The prospect of heartworm in dogs is a serious concern for pet owners. The parasitic worms can cause lung disease, heart failure, and irreparable organ damage. Preventative measures are the best way to protect your dog from heartworms; read on to learn both the signs of heartworm in dogs as well as the best practices for heartworm prevention.
Heartworm & How It Spreads
Heartworm is spread through the bite of an infected mosquito, which can pass a parasitic worm called dirofilaria immitis into a dog's bloodstream. heartworm is not contagious, and cannot be passed from one host dog to another, it is only through Mosquito bites that heartworm passes. Do not make the mistake of thinking that means the risk of heartworm is low; heartworm has been reported in all 50 states while being especially common between New Jersey and the Gulf of Mexico, as well as along the Mississippi River and its major tributaries.
If your pet is bitten by an infected mosquito, the worms will mature into adults, mate, and produce offspring while living inside your pet's heart, lungs, and blood vessels.
Signs of heartworm in Dogs
Signs of heartworm include coughing, difficulty breathing, fatigue, swollen abdomen, and weight loss. These signs will not present themselves until after the heartworm has progressed dangerously far however, there are unfortunately no obvious early signs of heartworms. Because dirofliaria immitis does not announce its arrival, the best tactic against heartworms is a strong prevention strategy to keep them from getting inside your canine companions at all.

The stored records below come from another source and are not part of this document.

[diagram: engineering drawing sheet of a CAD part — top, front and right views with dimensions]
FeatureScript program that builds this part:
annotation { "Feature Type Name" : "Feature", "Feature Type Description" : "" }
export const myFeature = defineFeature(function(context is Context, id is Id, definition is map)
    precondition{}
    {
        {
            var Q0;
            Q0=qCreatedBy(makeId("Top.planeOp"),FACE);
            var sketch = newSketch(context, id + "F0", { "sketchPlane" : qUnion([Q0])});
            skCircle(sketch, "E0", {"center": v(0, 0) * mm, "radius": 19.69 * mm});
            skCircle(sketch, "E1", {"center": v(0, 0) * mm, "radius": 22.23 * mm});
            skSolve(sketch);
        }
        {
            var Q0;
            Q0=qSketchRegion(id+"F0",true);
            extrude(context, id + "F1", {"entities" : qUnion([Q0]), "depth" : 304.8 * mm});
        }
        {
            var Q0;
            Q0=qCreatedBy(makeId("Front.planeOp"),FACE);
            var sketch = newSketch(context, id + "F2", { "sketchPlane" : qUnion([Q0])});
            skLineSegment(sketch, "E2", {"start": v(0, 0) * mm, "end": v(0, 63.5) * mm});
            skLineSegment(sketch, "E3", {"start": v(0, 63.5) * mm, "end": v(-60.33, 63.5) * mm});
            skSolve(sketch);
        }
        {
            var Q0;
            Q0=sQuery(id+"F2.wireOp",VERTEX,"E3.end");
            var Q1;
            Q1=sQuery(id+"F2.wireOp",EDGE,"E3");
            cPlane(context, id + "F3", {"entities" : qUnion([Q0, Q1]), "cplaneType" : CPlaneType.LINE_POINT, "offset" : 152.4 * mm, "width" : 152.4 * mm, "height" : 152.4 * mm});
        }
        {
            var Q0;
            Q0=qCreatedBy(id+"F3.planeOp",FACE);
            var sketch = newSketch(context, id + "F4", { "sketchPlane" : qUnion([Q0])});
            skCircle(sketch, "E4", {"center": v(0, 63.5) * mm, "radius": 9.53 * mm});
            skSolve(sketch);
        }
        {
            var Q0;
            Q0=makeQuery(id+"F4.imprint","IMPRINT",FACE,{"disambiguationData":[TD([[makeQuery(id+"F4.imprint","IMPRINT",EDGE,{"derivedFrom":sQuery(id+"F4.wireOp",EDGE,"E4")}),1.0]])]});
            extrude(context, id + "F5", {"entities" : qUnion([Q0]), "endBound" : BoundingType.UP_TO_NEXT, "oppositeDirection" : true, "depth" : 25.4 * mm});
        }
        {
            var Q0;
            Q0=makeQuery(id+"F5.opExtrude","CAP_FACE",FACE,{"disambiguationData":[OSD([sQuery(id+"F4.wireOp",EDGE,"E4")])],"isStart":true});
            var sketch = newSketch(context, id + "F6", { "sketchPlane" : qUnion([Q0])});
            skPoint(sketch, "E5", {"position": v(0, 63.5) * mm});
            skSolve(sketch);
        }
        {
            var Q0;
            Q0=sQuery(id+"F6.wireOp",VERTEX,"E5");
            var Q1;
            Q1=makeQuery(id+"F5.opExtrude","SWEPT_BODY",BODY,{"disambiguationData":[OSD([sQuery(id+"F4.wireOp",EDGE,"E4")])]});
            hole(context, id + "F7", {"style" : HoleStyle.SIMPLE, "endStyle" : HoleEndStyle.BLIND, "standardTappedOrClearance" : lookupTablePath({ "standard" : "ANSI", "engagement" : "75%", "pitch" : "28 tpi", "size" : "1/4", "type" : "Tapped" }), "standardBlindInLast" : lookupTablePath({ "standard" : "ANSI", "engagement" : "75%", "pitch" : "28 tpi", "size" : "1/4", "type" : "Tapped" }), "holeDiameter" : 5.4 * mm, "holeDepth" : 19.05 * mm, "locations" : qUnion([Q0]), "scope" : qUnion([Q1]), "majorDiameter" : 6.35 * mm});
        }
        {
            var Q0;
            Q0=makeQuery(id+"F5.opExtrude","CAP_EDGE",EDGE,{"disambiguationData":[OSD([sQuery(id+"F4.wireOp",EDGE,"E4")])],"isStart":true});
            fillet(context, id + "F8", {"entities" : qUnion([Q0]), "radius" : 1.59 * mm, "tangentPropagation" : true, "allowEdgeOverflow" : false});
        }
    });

Detecting Heartworms in an Infected Host
If your vet suspects a patient may be infected with heartworms, they will perform blood tests that can detect a protein released by the parasite in your dog's blood should they be suffering from the infection. These tests cannot detect heartworms for a minimum of the first 5 months following the time of infection, and thus preventing heartworm in dogs is important. There are no detectable signs of heartworm in dogs, even for your vet, until the infection has progressed to a dangerous point several months following the initial mosquito bite.

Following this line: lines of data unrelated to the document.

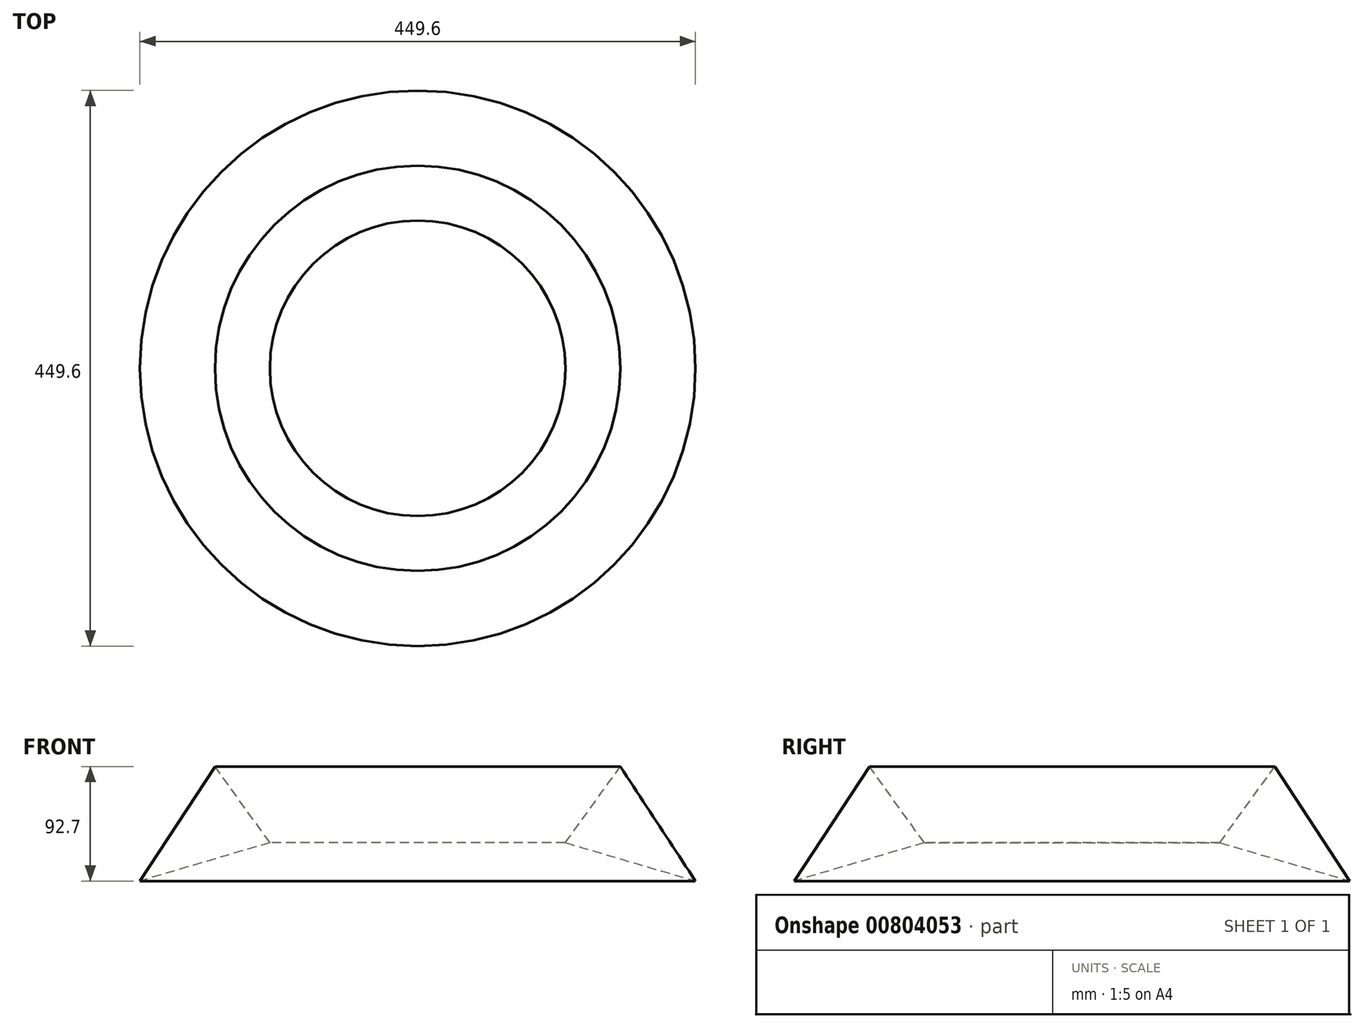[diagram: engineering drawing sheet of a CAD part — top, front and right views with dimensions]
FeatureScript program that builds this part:
annotation { "Feature Type Name" : "Feature", "Feature Type Description" : "" }
export const myFeature = defineFeature(function(context is Context, id is Id, definition is map)
    precondition{}
    {
        {
            var Q0;
            Q0=qCreatedBy(makeId("Front.planeOp"),FACE);
            var sketch = newSketch(context, id + "F0", { "sketchPlane" : qUnion([Q0])});
            skLineSegment(sketch, "E0", {"start": v(-28.75, 52.15) * mm, "end": v(15.68, -9.52) * mm});
            skLineSegment(sketch, "E1", {"start": v(15.68, -9.52) * mm, "end": v(-89.53, -40.55) * mm});
            skLineSegment(sketch, "E2", {"start": v(-89.53, -40.55) * mm, "end": v(-28.75, 52.15) * mm});
            skLineSegment(sketch, "E3", {"start": v(135.27, 133.48) * mm, "end": v(135.27, -80.22) * mm});
            skSolve(sketch);
        }
        {
            var Q0;
            Q0=makeQuery(id+"F0.imprint","IMPRINT",FACE,{"disambiguationData":[TD([[makeQuery(id+"F0.imprint","IMPRINT",EDGE,{"derivedFrom":sQuery(id+"F0.wireOp",EDGE,"E0")}),-1.0]])]});
            var Q1;
            Q1=sQuery(id+"F0.wireOp",EDGE,"E3");
            revolve(context, id + "F1", {"surfaceOperationType" : NewSurfaceOperationType.NEW, "entities" : qUnion([Q0]), "axis" : qUnion([Q1]), "revolveType" : RevolveType.FULL});
        }
    });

Preventing Heartworm in Dogs
The team at Valencia Veterinary Center can assist you in making a preventative care plan for your dog, including vaccinations and monthly medication to prevent heartworms and other parasites.
In an abundance of caution, given the seriousness of the condition, we recommend an annual blood test to check for heartworm, even if your dog is already on preventative medication.

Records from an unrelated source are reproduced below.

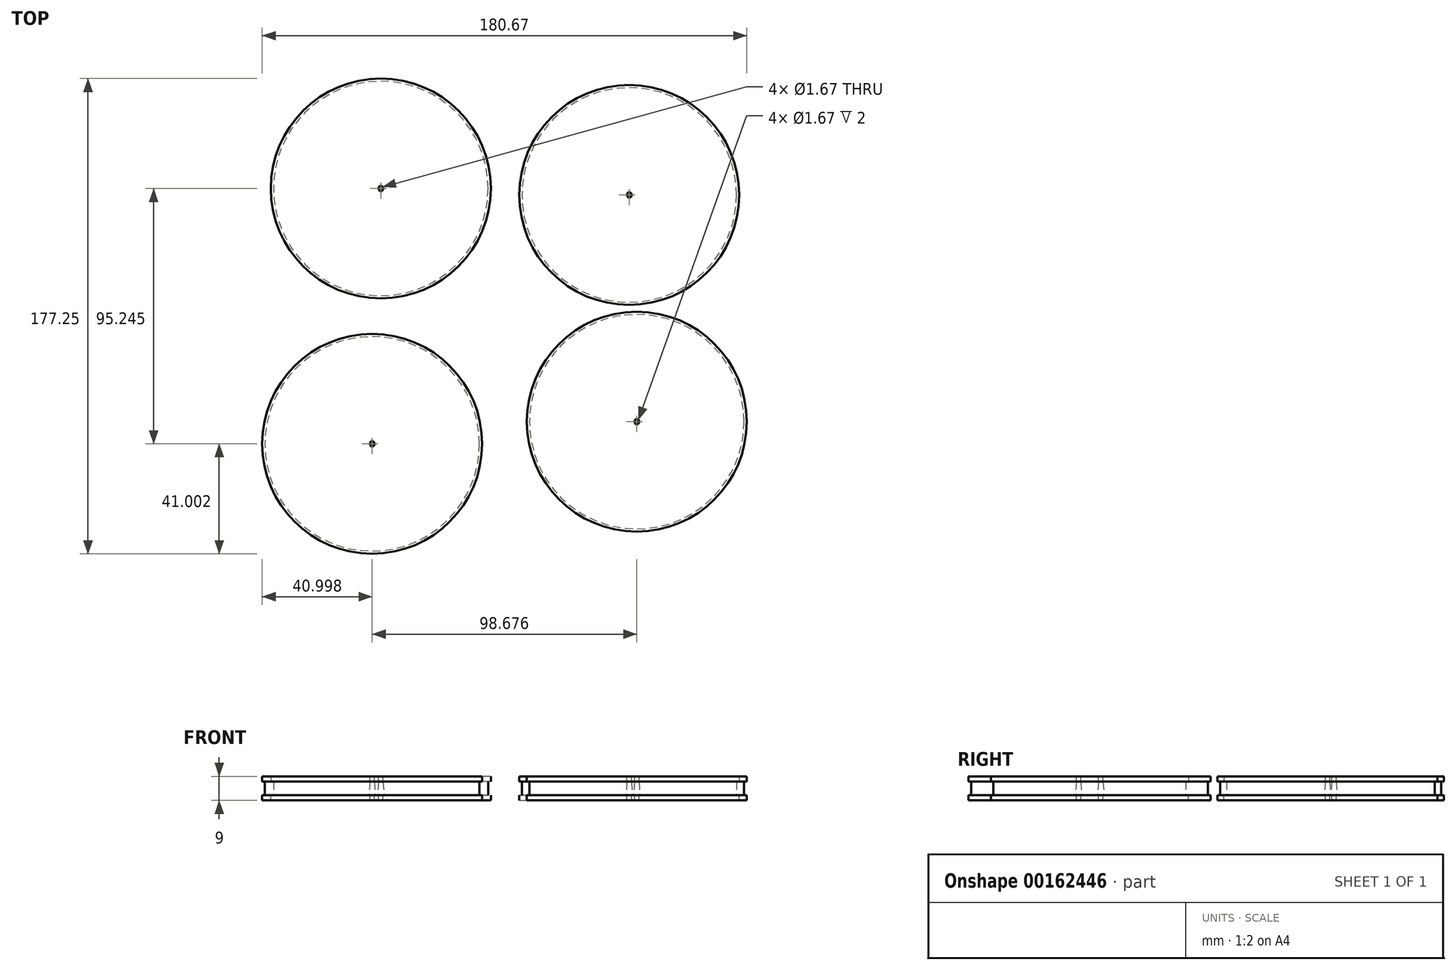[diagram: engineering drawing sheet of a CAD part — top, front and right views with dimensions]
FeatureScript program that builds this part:
annotation { "Feature Type Name" : "Feature", "Feature Type Description" : "" }
export const myFeature = defineFeature(function(context is Context, id is Id, definition is map)
    precondition{}
    {
        {
            var Q0;
            Q0=qCreatedBy(makeId("Top.planeOp"),FACE);
            var sketch = newSketch(context, id + "F0", { "sketchPlane" : qUnion([Q0])});
            skCircle(sketch, "E0", {"center": v(-43.18, 36.83) * mm, "radius": 40 * mm});
            skCircle(sketch, "E1", {"center": v(49.44, 34.4) * mm, "radius": 40 * mm});
            skCircle(sketch, "E2", {"center": v(-46.41, -58.42) * mm, "radius": 40 * mm});
            skCircle(sketch, "E3", {"center": v(52.26, -50.14) * mm, "radius": 40 * mm});
            skSolve(sketch);
        }
        {
            var Q0;
            Q0 = qSketchRegion(id + "F0", true);
            extrude(context, id + "F1", {"entities" : qUnion([Q0]), "depth" : 5 * mm});
        }
        {
            var Q0;
            Q0=makeQuery(id+"F1.opExtrude","CAP_FACE",FACE,{"disambiguationData":[OSD([sQuery(id+"F0.wireOp",EDGE,"E0")])],"isStart":false});
            var sketch = newSketch(context, id + "F2", { "sketchPlane" : qUnion([Q0])});
            skCircle(sketch, "E4", {"center": v(-43.18, 36.83) * mm, "radius": 0.83 * mm});
            skSolve(sketch);
        }
        {
            var Q0;
            Q0 = qSketchRegion(id + "F2", true);
            extrude(context, id + "F3", {"entities" : qUnion([Q0]), "operationType" : NewBodyOperationType.REMOVE, "endBound" : BoundingType.THROUGH_ALL, "oppositeDirection" : true, "depth" : 25 * mm, "hasDraft" : true, "draftAngle" : 4 * degree});
        }
        {
            var Q0;
            Q0=makeQuery(id+"F1.opExtrude","CAP_FACE",FACE,{"disambiguationData":[OSD([sQuery(id+"F0.wireOp",EDGE,"E1")])],"isStart":false});
            var sketch = newSketch(context, id + "F4", { "sketchPlane" : qUnion([Q0])});
            skCircle(sketch, "E5", {"center": v(49.44, 34.4) * mm, "radius": 0.83 * mm});
            skSolve(sketch);
        }
        {
            var Q0;
            Q0 = qSketchRegion(id + "F4", true);
            extrude(context, id + "F5", {"entities" : qUnion([Q0]), "operationType" : NewBodyOperationType.REMOVE, "endBound" : BoundingType.THROUGH_ALL, "oppositeDirection" : true, "depth" : 25 * mm, "hasDraft" : true, "draftAngle" : 4 * degree});
        }
        {
            var Q0;
            Q0=makeQuery(id+"F1.opExtrude","CAP_FACE",FACE,{"disambiguationData":[OSD([sQuery(id+"F0.wireOp",EDGE,"E2")])],"isStart":false});
            var sketch = newSketch(context, id + "F6", { "sketchPlane" : qUnion([Q0])});
            skCircle(sketch, "E6", {"center": v(-46.41, -58.42) * mm, "radius": 0.84 * mm});
            skSolve(sketch);
        }
        {
            var Q0;
            Q0 = qSketchRegion(id + "F6", true);
            extrude(context, id + "F7", {"entities" : qUnion([Q0]), "operationType" : NewBodyOperationType.REMOVE, "endBound" : BoundingType.THROUGH_ALL, "oppositeDirection" : true, "depth" : 25 * mm, "hasDraft" : true, "draftAngle" : 4 * degree});
        }
        {
            var Q0;
            Q0=makeQuery(id+"F1.opExtrude","CAP_FACE",FACE,{"disambiguationData":[OSD([sQuery(id+"F0.wireOp",EDGE,"E3")])],"isStart":false});
            var sketch = newSketch(context, id + "F8", { "sketchPlane" : qUnion([Q0])});
            skCircle(sketch, "E7", {"center": v(52.26, -50.14) * mm, "radius": 0.83 * mm});
            skSolve(sketch);
        }
        {
            var Q0;
            Q0 = qSketchRegion(id + "F8", true);
            extrude(context, id + "F9", {"entities" : qUnion([Q0]), "operationType" : NewBodyOperationType.REMOVE, "endBound" : BoundingType.THROUGH_ALL, "oppositeDirection" : true, "depth" : 25 * mm, "hasDraft" : true, "draftAngle" : 4 * degree});
        }
        {
            var Q0;
            Q0=makeQuery(id+"F1.opExtrude","CAP_FACE",FACE,{"disambiguationData":[OSD([sQuery(id+"F0.wireOp",EDGE,"E0")])],"isStart":false});
            var sketch = newSketch(context, id + "F10", { "sketchPlane" : qUnion([Q0])});
            skCircle(sketch, "E8", {"center": v(-43.18, 36.83) * mm, "radius": 41 * mm});
            skSolve(sketch);
        }
        {
            var Q0;
            Q0=makeQuery(id+"F1.opExtrude","CAP_FACE",FACE,{"disambiguationData":[OSD([sQuery(id+"F0.wireOp",EDGE,"E1")])],"isStart":false});
            var sketch = newSketch(context, id + "F11", { "sketchPlane" : qUnion([Q0])});
            skCircle(sketch, "E9", {"center": v(49.44, 34.4) * mm, "radius": 41 * mm});
            skSolve(sketch);
        }
        {
            var Q0;
            Q0=makeQuery(id+"F1.opExtrude","CAP_FACE",FACE,{"disambiguationData":[OSD([sQuery(id+"F0.wireOp",EDGE,"E2")])],"isStart":false});
            var sketch = newSketch(context, id + "F12", { "sketchPlane" : qUnion([Q0])});
            skCircle(sketch, "E10", {"center": v(-46.41, -58.42) * mm, "radius": 41 * mm});
            skSolve(sketch);
        }
        {
            var Q0;
            Q0=makeQuery(id+"F1.opExtrude","CAP_FACE",FACE,{"disambiguationData":[OSD([sQuery(id+"F0.wireOp",EDGE,"E3")])],"isStart":false});
            var sketch = newSketch(context, id + "F13", { "sketchPlane" : qUnion([Q0])});
            skCircle(sketch, "E11", {"center": v(52.26, -50.14) * mm, "radius": 41 * mm});
            skSolve(sketch);
        }
        {
            var Q0;
            Q0 = qSketchRegion(id + "F13", true);
            var Q1;
            Q1 = qSketchRegion(id + "F12", true);
            var Q2;
            Q2 = qSketchRegion(id + "F11", true);
            var Q3;
            Q3 = qSketchRegion(id + "F10", true);
            extrude(context, id + "F14", {"entities" : qUnion([Q0, Q1, Q2, Q3]), "operationType" : NewBodyOperationType.ADD, "depth" : 2 * mm});
        }
        {
            var Q0;
            Q0=makeQuery(id+"F1.opExtrude","CAP_FACE",FACE,{"disambiguationData":[OSD([sQuery(id+"F0.wireOp",EDGE,"E2")])],"isStart":true});
            var sketch = newSketch(context, id + "F15", { "sketchPlane" : qUnion([Q0])});
            skCircle(sketch, "E12", {"center": v(-46.41, 58.42) * mm, "radius": 41 * mm});
            skSolve(sketch);
        }
        {
            var Q0;
            Q0=makeQuery(id+"F1.opExtrude","CAP_FACE",FACE,{"disambiguationData":[OSD([sQuery(id+"F0.wireOp",EDGE,"E3")])],"isStart":true});
            var sketch = newSketch(context, id + "F16", { "sketchPlane" : qUnion([Q0])});
            skCircle(sketch, "E13", {"center": v(52.26, 50.14) * mm, "radius": 41 * mm});
            skSolve(sketch);
        }
        {
            var Q0;
            Q0=makeQuery(id+"F1.opExtrude","CAP_FACE",FACE,{"disambiguationData":[OSD([sQuery(id+"F0.wireOp",EDGE,"E0")])],"isStart":true});
            var sketch = newSketch(context, id + "F17", { "sketchPlane" : qUnion([Q0])});
            skCircle(sketch, "E14", {"center": v(-43.18, -36.83) * mm, "radius": 41 * mm});
            skSolve(sketch);
        }
        {
            var Q0;
            Q0=makeQuery(id+"F1.opExtrude","CAP_FACE",FACE,{"disambiguationData":[OSD([sQuery(id+"F0.wireOp",EDGE,"E1")])],"isStart":true});
            var sketch = newSketch(context, id + "F18", { "sketchPlane" : qUnion([Q0])});
            skCircle(sketch, "E15", {"center": v(49.44, -34.4) * mm, "radius": 41 * mm});
            skSolve(sketch);
        }
        {
            var Q0;
            Q0 = qSketchRegion(id + "F15", true);
            var Q1;
            Q1 = qSketchRegion(id + "F16", true);
            var Q2;
            Q2 = qSketchRegion(id + "F17", true);
            var Q3;
            Q3 = qSketchRegion(id + "F18", true);
            extrude(context, id + "F19", {"entities" : qUnion([Q0, Q1, Q2, Q3]), "operationType" : NewBodyOperationType.ADD, "depth" : 2 * mm});
        }
        {
            var Q0;
            Q0=makeQuery(id+"F14.opExtrude","CAP_FACE",FACE,{"disambiguationData":[OSD([sQuery(id+"F10.wireOp",EDGE,"E8")])],"isStart":false});
            var sketch = newSketch(context, id + "F20", { "sketchPlane" : qUnion([Q0])});
            skCircle(sketch, "E16", {"center": v(-43.18, 36.83) * mm, "radius": 0.84 * mm});
            skSolve(sketch);
        }
        {
            var Q0;
            Q0=makeQuery(id+"F14.opExtrude","CAP_FACE",FACE,{"disambiguationData":[OSD([sQuery(id+"F12.wireOp",EDGE,"E10")])],"isStart":false});
            var sketch = newSketch(context, id + "F21", { "sketchPlane" : qUnion([Q0])});
            skCircle(sketch, "E17", {"center": v(-46.41, -58.42) * mm, "radius": 0.84 * mm});
            skSolve(sketch);
        }
        {
            var Q0;
            Q0=makeQuery(id+"F14.opExtrude","CAP_FACE",FACE,{"disambiguationData":[OSD([sQuery(id+"F13.wireOp",EDGE,"E11")])],"isStart":false});
            var sketch = newSketch(context, id + "F22", { "sketchPlane" : qUnion([Q0])});
            skCircle(sketch, "E18", {"center": v(52.26, -50.14) * mm, "radius": 0.84 * mm});
            skSolve(sketch);
        }
        {
            var Q0;
            Q0=makeQuery(id+"F14.opExtrude","CAP_FACE",FACE,{"disambiguationData":[OSD([sQuery(id+"F11.wireOp",EDGE,"E9")])],"isStart":false});
            var sketch = newSketch(context, id + "F23", { "sketchPlane" : qUnion([Q0])});
            skCircle(sketch, "E19", {"center": v(49.44, 34.4) * mm, "radius": 0.84 * mm});
            skSolve(sketch);
        }
        {
            var Q0;
            Q0 = qSketchRegion(id + "F20", true);
            var Q1;
            Q1 = qSketchRegion(id + "F21", true);
            var Q2;
            Q2 = qSketchRegion(id + "F22", true);
            var Q3;
            Q3 = qSketchRegion(id + "F23", true);
            extrude(context, id + "F24", {"entities" : qUnion([Q0, Q1, Q2, Q3]), "operationType" : NewBodyOperationType.REMOVE, "endBound" : BoundingType.THROUGH_ALL, "oppositeDirection" : true, "depth" : 25 * mm});
        }
    });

Heartworm prevention is safer, easier, and much more affordable than treating the progressed heartworm and may also protect your pet against other parasites such as whipworms, roundworms, and hookworms.
Treatment for Heartworm in Dogs
The team at Valencia Veterinary Center cannot stress enough that, when it comes to heartworm, prevention is vastly superior to treatment.
Nonetheless, should signs of heartworm present themselves in your dog, there are treatment options available. Your vet can help you choose which is right for your pet.
Melarsomine dihydrochloride is an arsenic-containing drug that is FDA-approved to kill adult heartworms. This drug is injected into the pet's back muscles to treat heartworms.
Topical FDA-approved solutions that are applied to your pet's skin, are also available to help to kill parasites in your pet's bloodstream.
Treatment for heartworm can cause serious complications for your pet's health and can be potentially toxic to the dog’s body, prevention of heartworm in dogs should be practiced so that these expensive and challenging treatments can be resorted to only in cases where there was no other option.